Paragraph Four now ends: “And the Era 300 represents, among other things, the end of an era for Sonos. The company used to have the clearest, most logical naming convention for its speakers—but now we’re in the Era era, where a pecking order is much less straightforward to discern.”
On the top of the cabinet—so unhappily angular and wonkily proportioned that my youngest daughter physically recoiled at the sight of it—there are a few physical controls. Touch-surfaces cover play/pause, skip forward/backward, and voice-assistant interaction (the Era 300 is compatible with Amazon Alexa and Sonos Voice Control), and there’s an indented (and very nicely implemented) volume slider. Aside from a brand logo and a defeatable tell-tale LED, the front of the cabinet is featureless. The bottom has a couple of little rubber feet and fixings for the cost-option stand. And at the rear, there’s a socket for mains power, a switch to kill the mics, a USB-C shaped auxiliary input (unforgivably, the bespoke line-in adapter for use with this input is a cost option, too) and a button for Bluetooth pairing.
Sonos Sees the Blue Light
Oh yes, Bluetooth. After who knows how many years of dismissing Bluetooth as an inferior technology fit only for its portable speakers, Sonos has undergone a Damascene conversion. So in addition to using its exemplary control app, into which any number of streaming services can be integrated, it’s possible to stream to the Era 300 using Bluetooth 5.0 with bog-standard SBC and AAC codec compatibility. Apple AirPlay 2 is also available, as is streaming via Wi-Fi—Wi-Fi 6 is supported.

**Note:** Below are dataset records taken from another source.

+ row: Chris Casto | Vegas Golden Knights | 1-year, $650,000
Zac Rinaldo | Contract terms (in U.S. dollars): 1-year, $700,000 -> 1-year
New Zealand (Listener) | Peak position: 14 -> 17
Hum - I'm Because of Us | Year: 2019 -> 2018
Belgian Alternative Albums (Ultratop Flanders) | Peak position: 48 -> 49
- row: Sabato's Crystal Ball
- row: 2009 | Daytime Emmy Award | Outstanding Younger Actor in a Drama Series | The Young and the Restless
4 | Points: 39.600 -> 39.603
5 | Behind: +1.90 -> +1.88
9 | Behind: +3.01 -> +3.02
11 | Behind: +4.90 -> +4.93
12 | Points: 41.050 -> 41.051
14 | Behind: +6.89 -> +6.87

As well as grouping all your preferred streaming services together, the app offers some EQ adjustment and the latest version of Sonos’ admirable Trueplay room calibration software. Newly available for Android (although in somewhat truncated form) as well as iOS, Trueplay doesn’t take long and proves brilliantly effective at tuning Era 300 to your specific environment.
The app also offers multi-room and multi-channel possibilities (if you have a couple of Era 300, they can act as rear speakers in a home cinema system along with, say, the Sonos Arc Dolby Atmos soundbar). The app remains the paradigm, the gold standard … and it makes Sonos ownership seem a profoundly sensible option regardless of any other considerations.